- _Actions to take_:
[1] From the article on at-home computer repair, repeat the stretch from "There was a" through "and business trouble-shooting.".
[2] According to the article on at-home computer repair, how many franchises does Geeks on Call have, and in how many states?

- _Text under study_:
= = = = = = =

SUBSCRIBE

Computer help comes straight to your door

THE BALTIMORE SUN

THERE ARE PARTS of the world where you stand in line for three hours just to buy a tomato, and then there's the good old USA, where just about anything will be delivered right to your door, including a geek to fix your computer.

This is the thought that occurs to me in the living room of Iris and Jim Willett, a retired couple who live in Brooklyn Park, as we watch Chris Isham from the computer trouble-shooting service Geeks on Call geek around with their PC.

"The scanner wasn't working," Isham explains. "It was loading error messages. I just reloaded the scanner. Now I'm trying to test the port for the scanner."

Oh.

To be honest, this is way more information than the Willetts and I can absorb, as is Isham's next pronouncement that he is "checking the Windows registry and Windows-MS config."

See, the Willetts and I don't do Windows registry or Windows-MS config.

Jim Willett, a supervisor at BGE for 41 years, spends his days in his basement woodworking shop and avoids the computer as if it carries anthrax.

Iris Willett, a former medical secretary, uses the computer to stay in touch with friends and make greeting cards and visit Christian chat rooms but confesses she only knows "the basics" of how her Hewlett-Packard Pavilion operates.

This, of course, puts her in the company of only about 99 percent of all the computer owners around the world.

Oh, sure, we all like to think we're computer savvy.

We like to think we're hot stuff because we can retrieve our e-mail and surf the 'Net and download this and that, while the truth is that a slow chimpanzee could do the same thing with 10 minutes of instruction.

But if there's a problem with the motherboard or fatherboard or any of the babyboards, if we need to get rid of a virus or upgrade our operating system or retrieve lost data, that's when we really discover how little we know.

"The average person doesn't know this stuff," whispers Iris Willett as Isham announces he's now "deleting cookies," Web site marks left by companies to track consumers.

There was a time when, if you had computer problems, you'd call one of your geeky friends, and he'd come over and fix it, and you'd give him a beer because you were such a sport.

But now your geeky friends are all working for software manufacturers and making six figures, and they're far too busy taking their Lexuses in for tune-ups to come over and help.

Now when your computer has a problem, you have to call in outside geeks, such as the ones at Geeks on Call, a two-year-old company with 60 franchises in eight states that provides home and business trouble-shooting.

"I'm the IT department for people who don't have an IT department," says Isham.

For the record, Chris Isham does not fit the definition of your garden-variety geek.

He doesn't, for instance, have the pencil neck and the pasty complexion and the wardrobe straight out of the Pee Wee Herman catalog.

In fact, he's a good-looking guy of 34 with a thatch of dark hair, dressed in a hip long-sleeve T-shirt and black corduroys. He's also wearing those fashionable black shoes that look like something the Hell's Angels might use to kick around the poor fool who accidentally backs his car into one of their Harleys.

= = = = = = =

- _Dataset_:
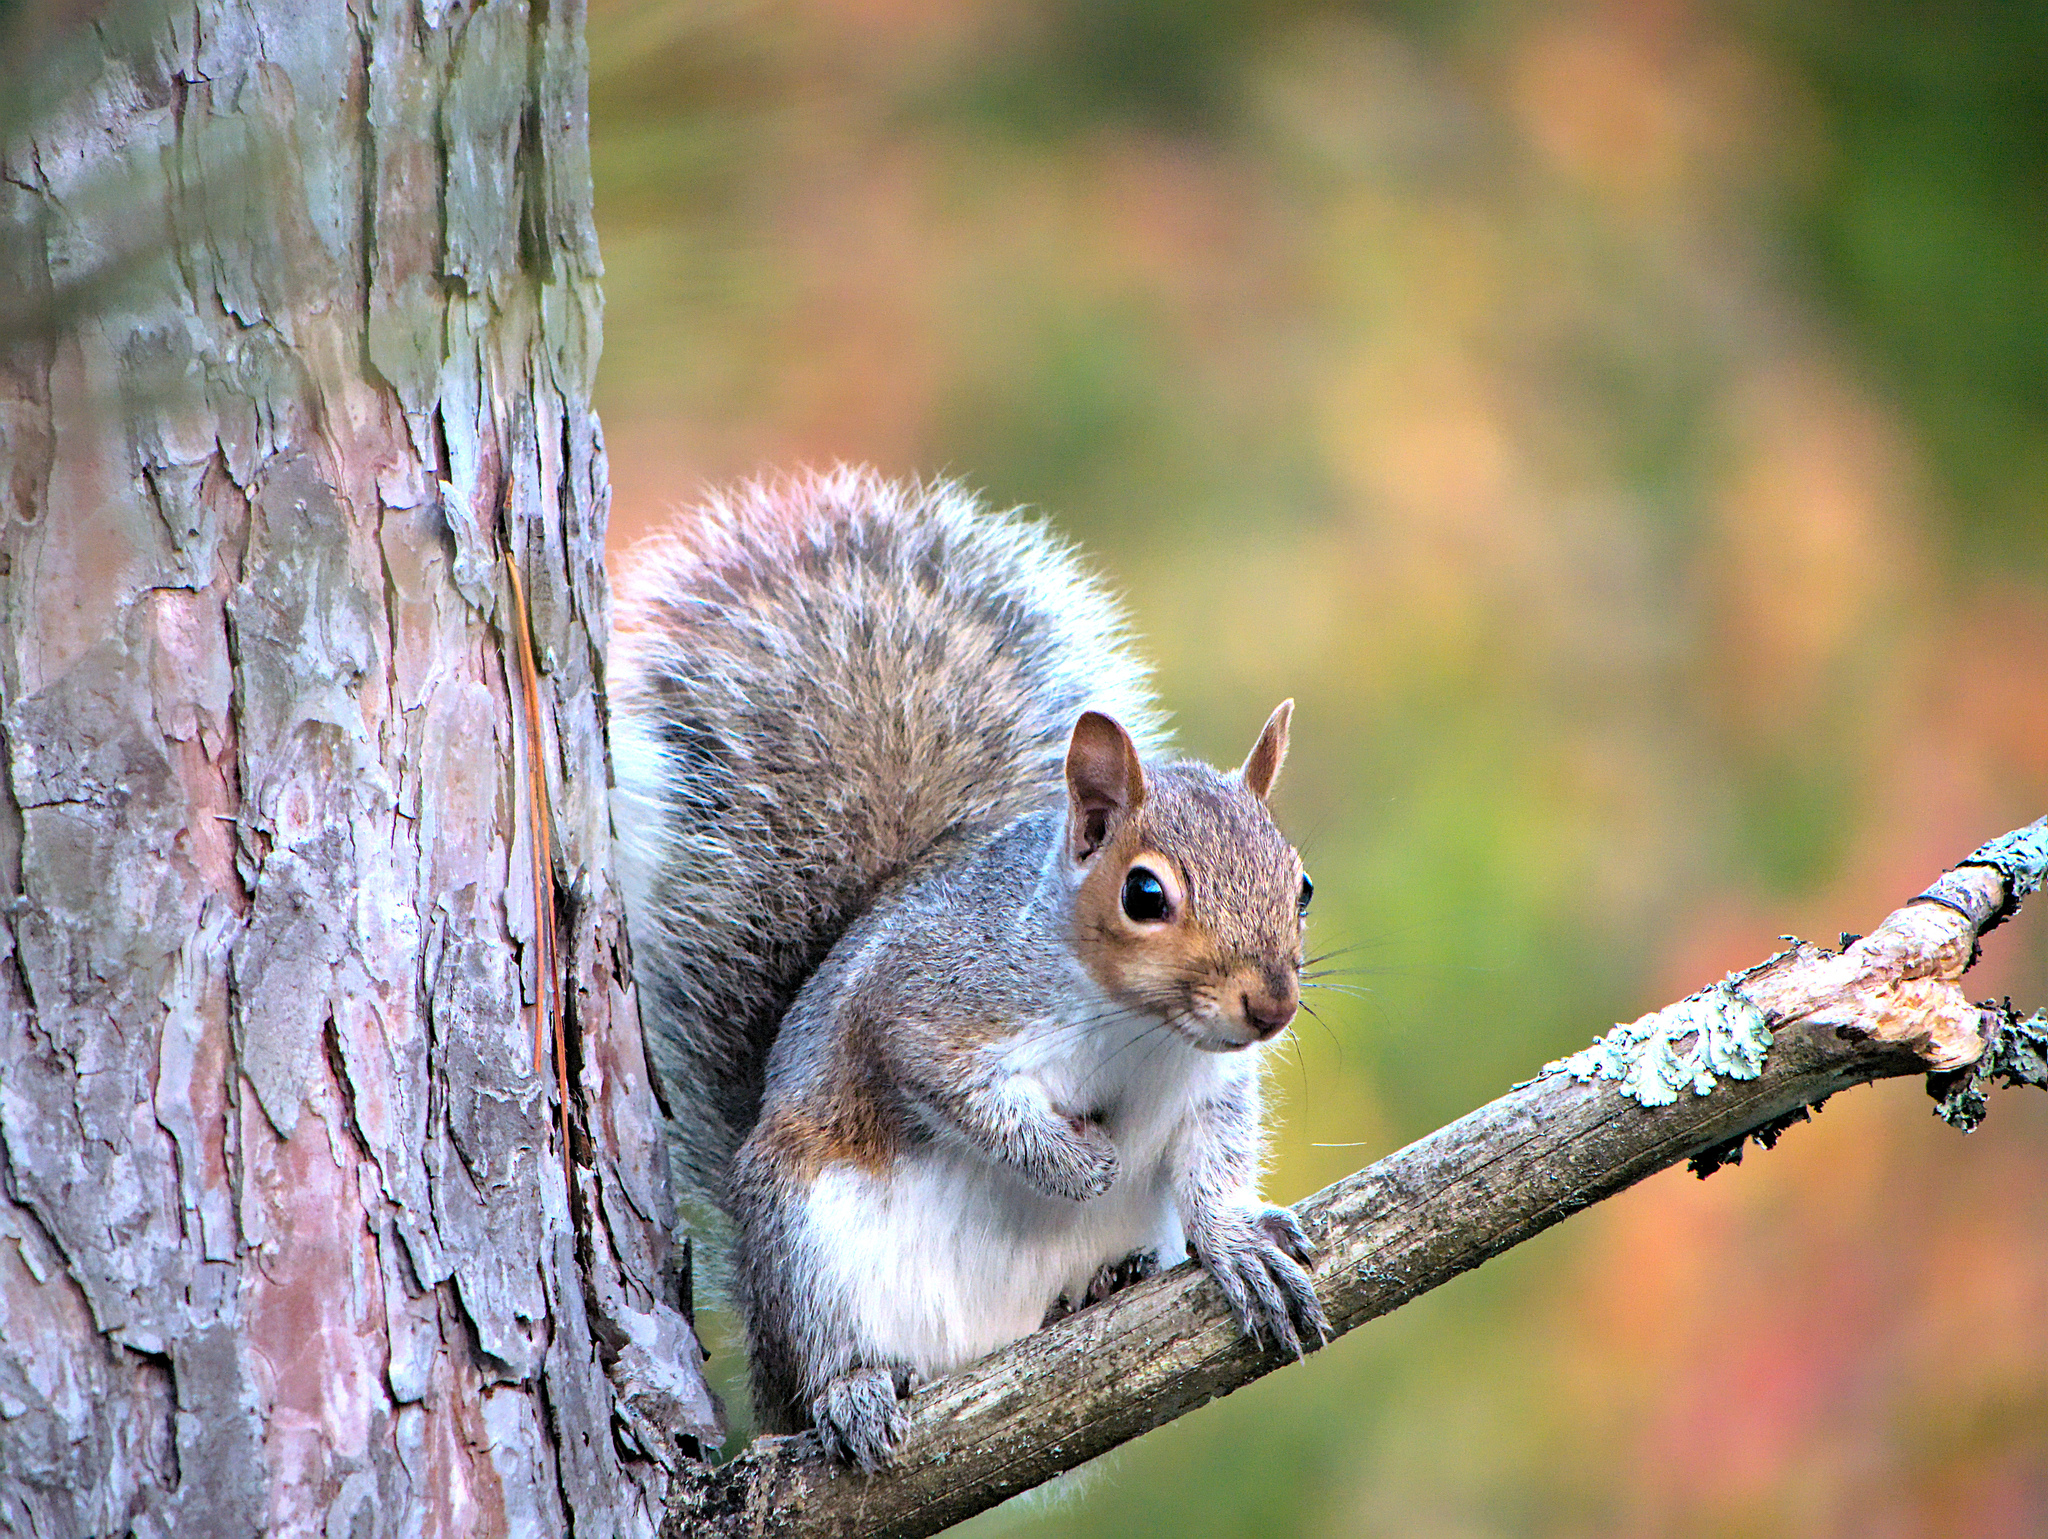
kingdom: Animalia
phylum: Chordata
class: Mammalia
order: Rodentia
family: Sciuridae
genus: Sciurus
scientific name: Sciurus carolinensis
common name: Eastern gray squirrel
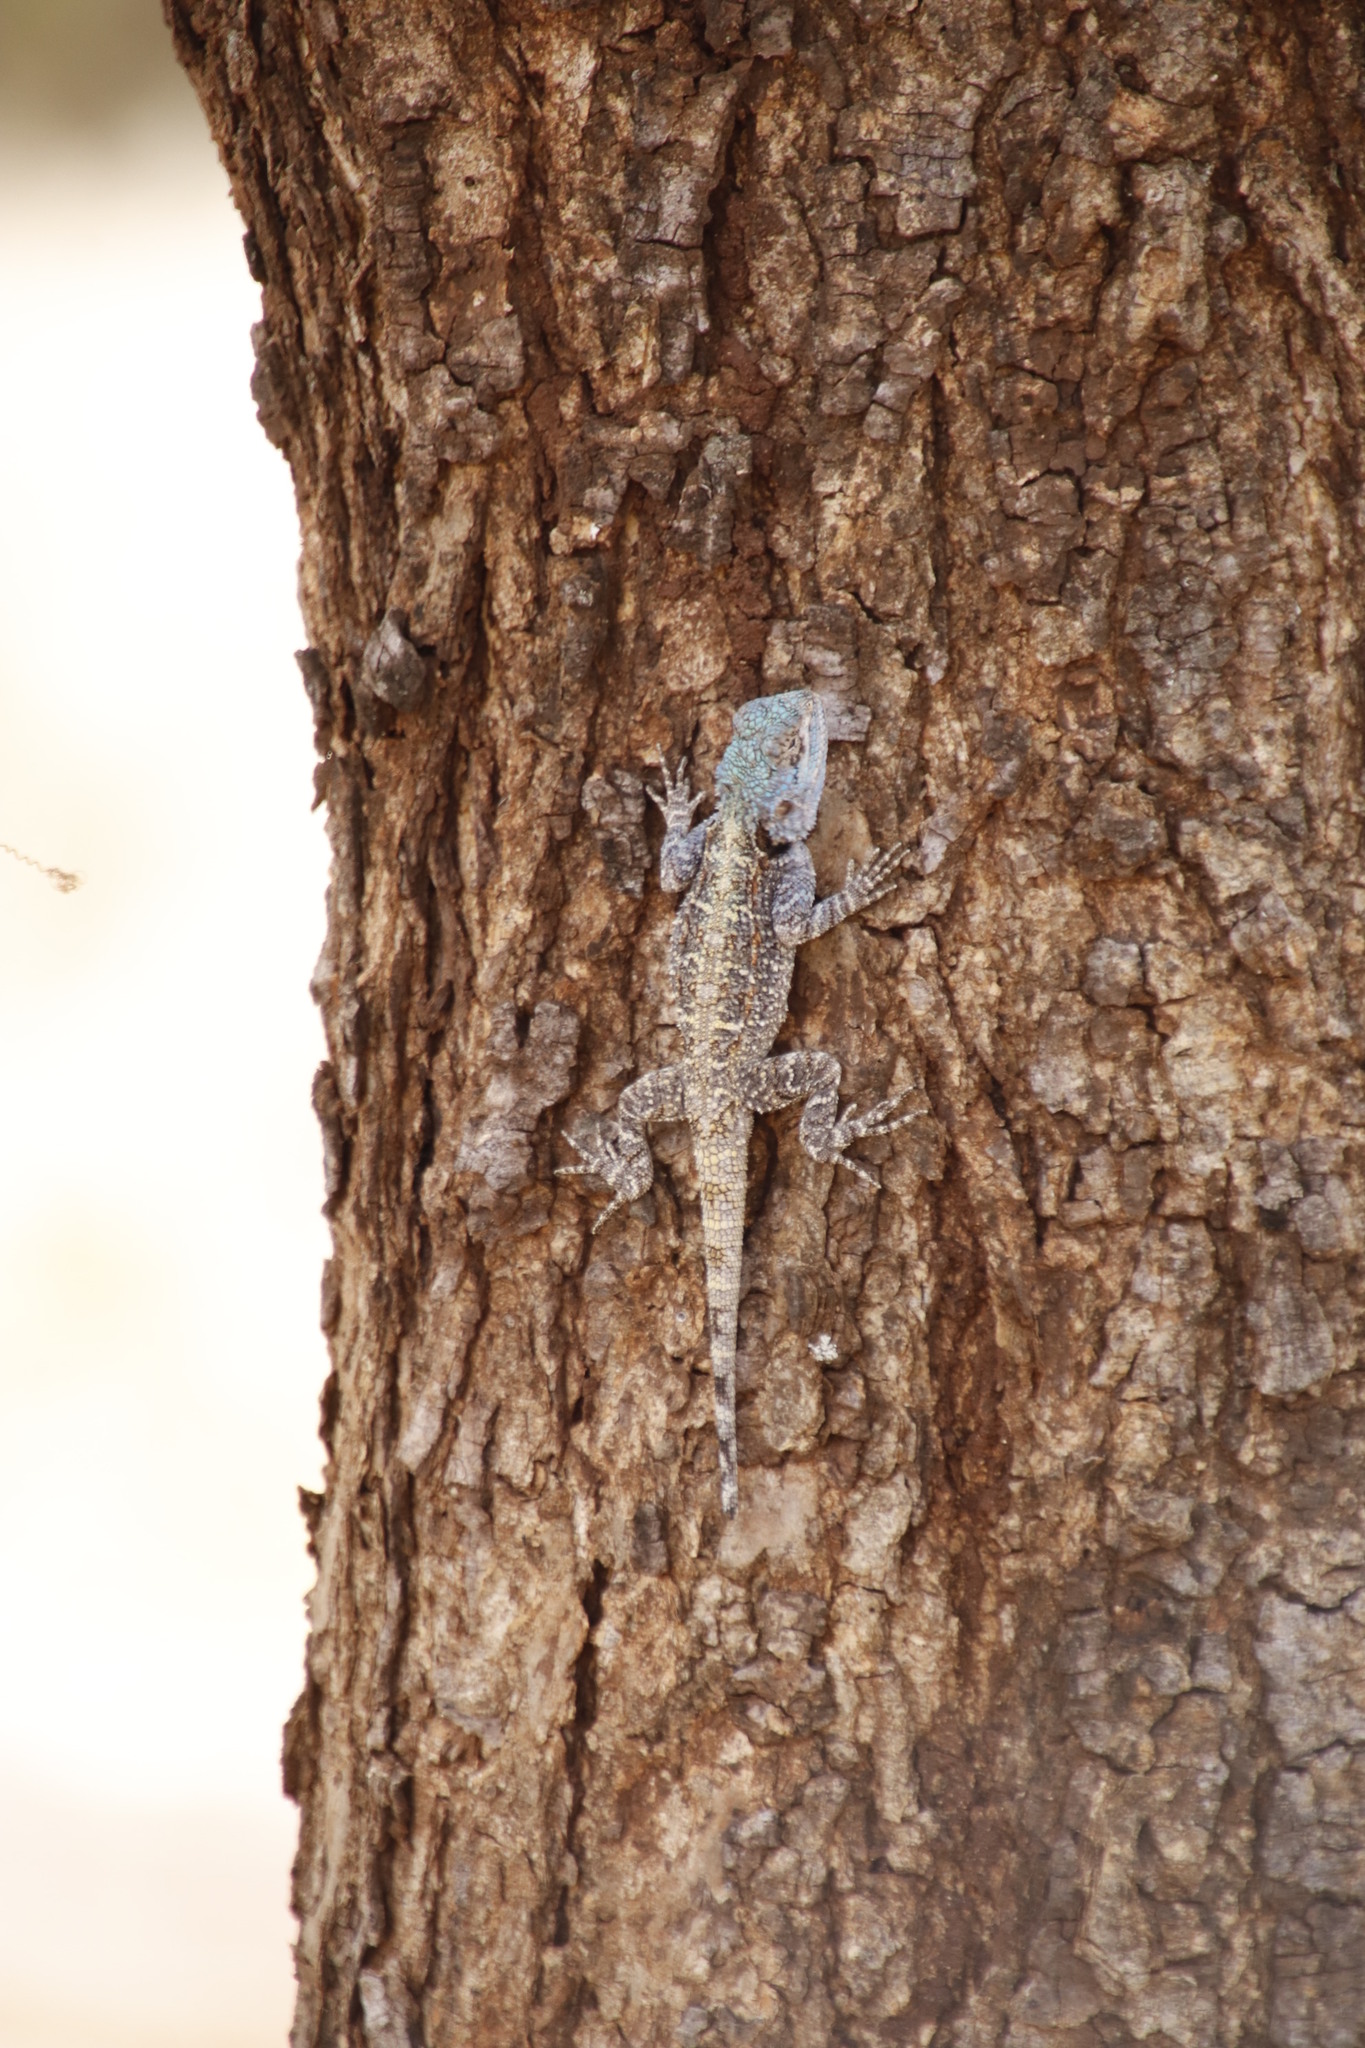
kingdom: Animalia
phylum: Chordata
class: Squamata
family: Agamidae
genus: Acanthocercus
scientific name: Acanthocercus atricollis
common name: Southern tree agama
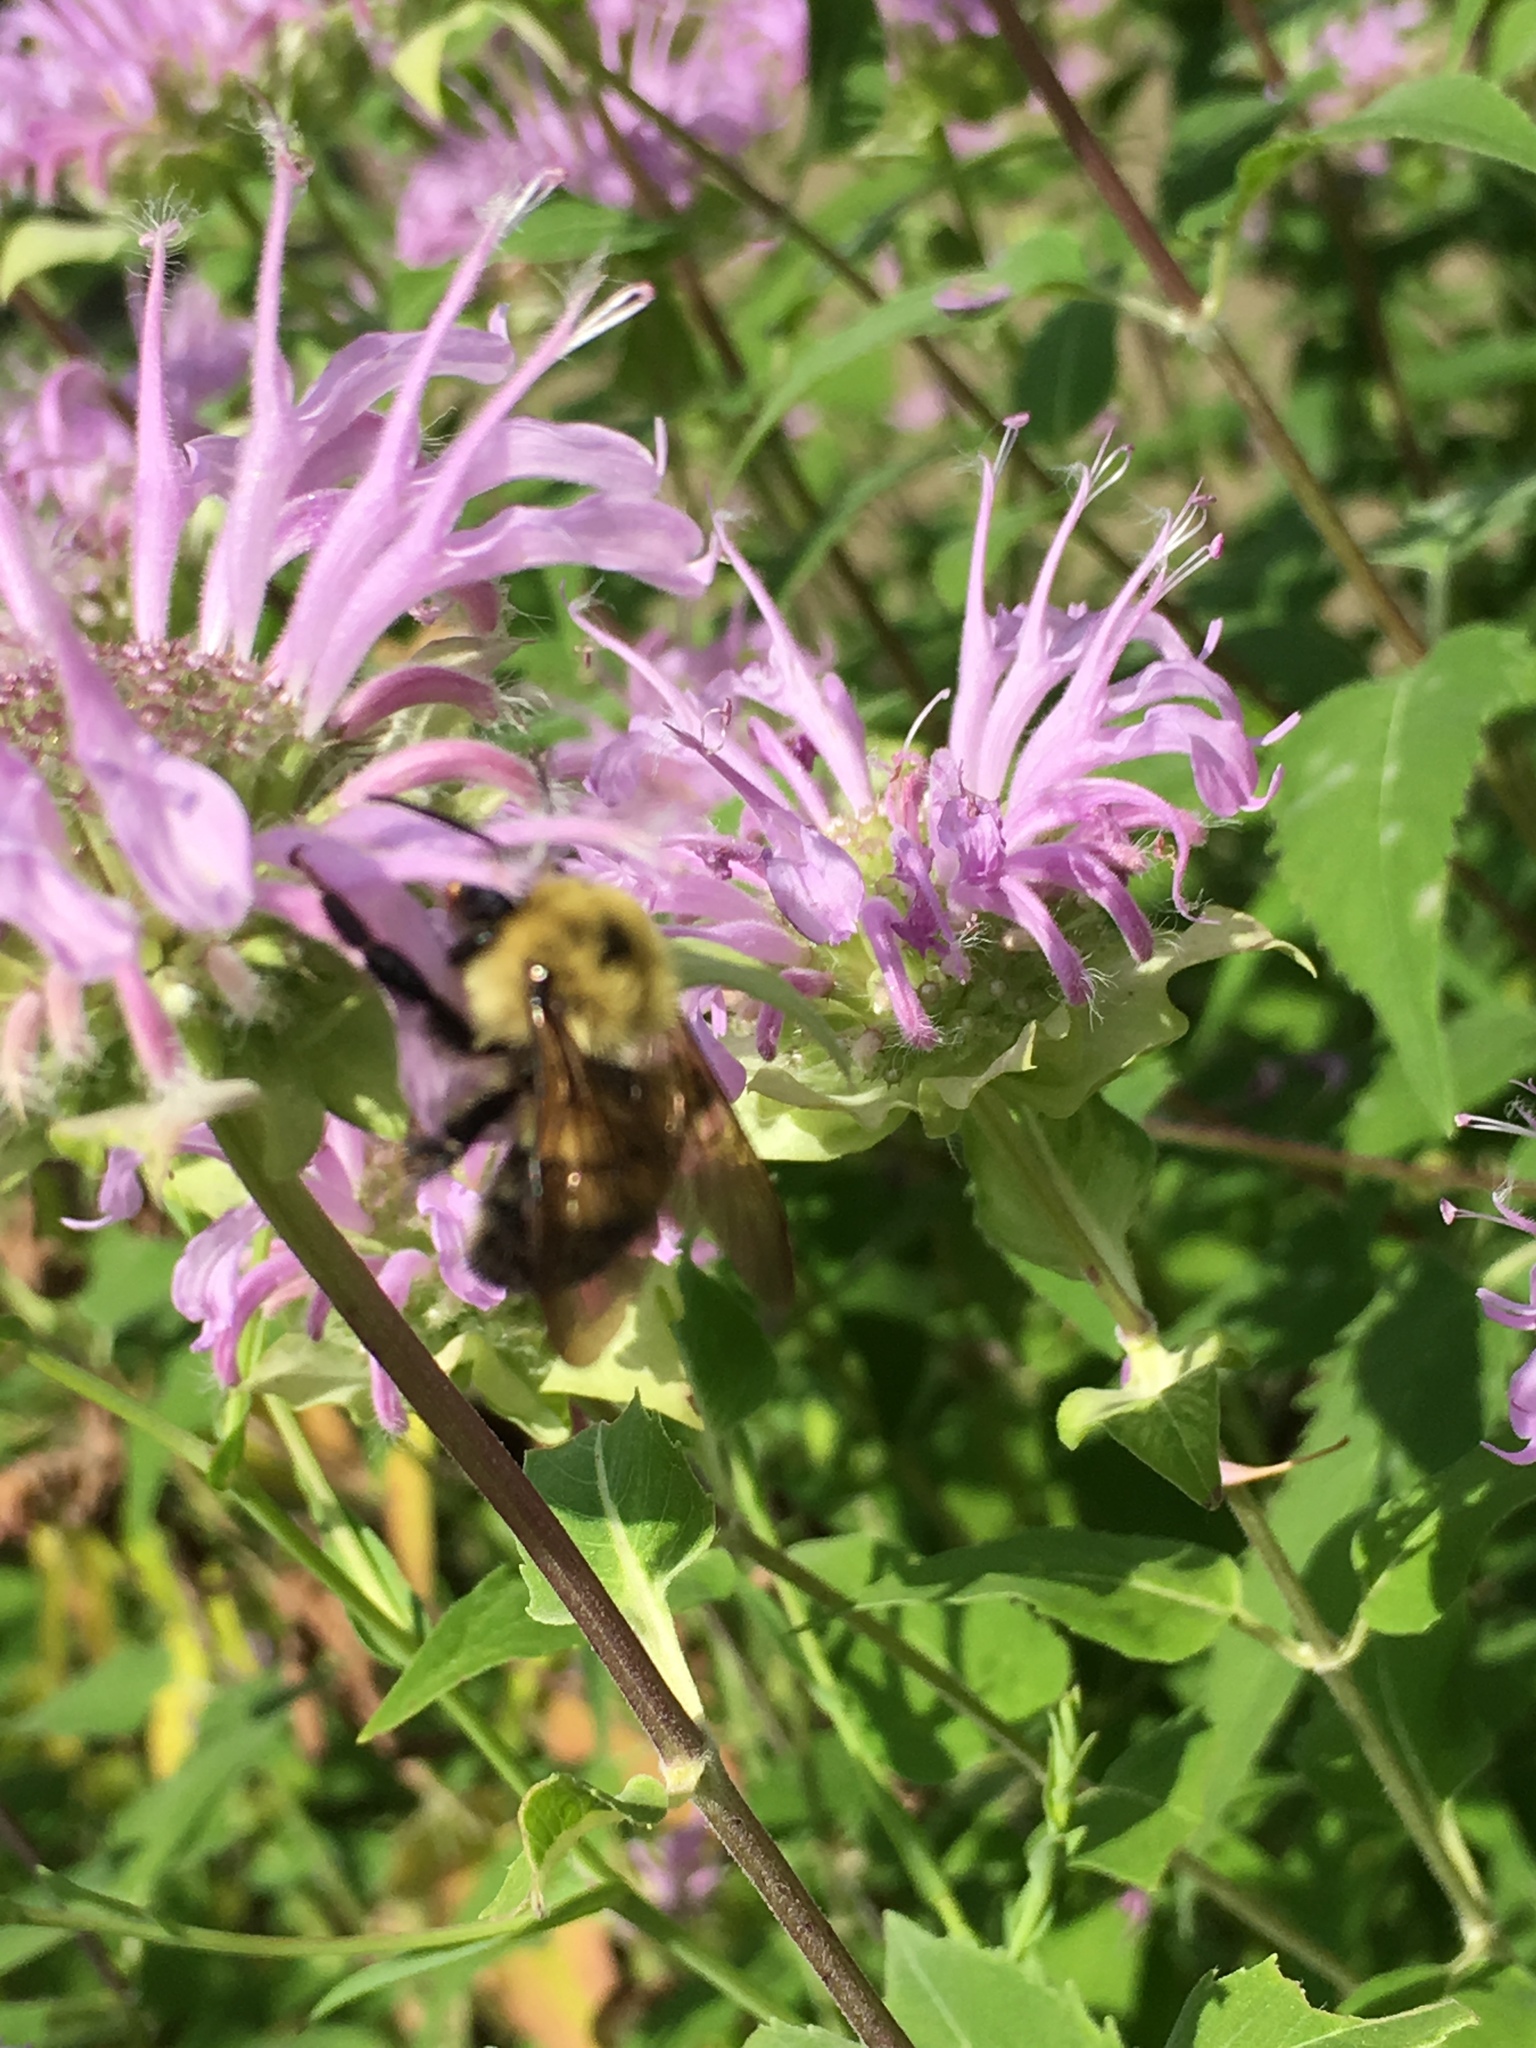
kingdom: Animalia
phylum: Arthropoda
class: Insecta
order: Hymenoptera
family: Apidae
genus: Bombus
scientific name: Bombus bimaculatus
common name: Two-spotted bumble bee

= = = = = = =

- _Responses by task_:
[1]
There was a time when, if you had computer problems, you'd call one of your geeky friends, and he'd come over and fix it, and you'd give him a beer because you were such a sport.

But now your geeky friends are all working for software manufacturers and making six figures, and they're far too busy taking their Lexuses in for tune-ups to come over and help.

Now when your computer has a problem, you have to call in outside geeks, such as the ones at Geeks on Call, a two-year-old company with 60 franchises in eight states that provides home and business trouble-shooting.

[2] 60 franchises in eight states.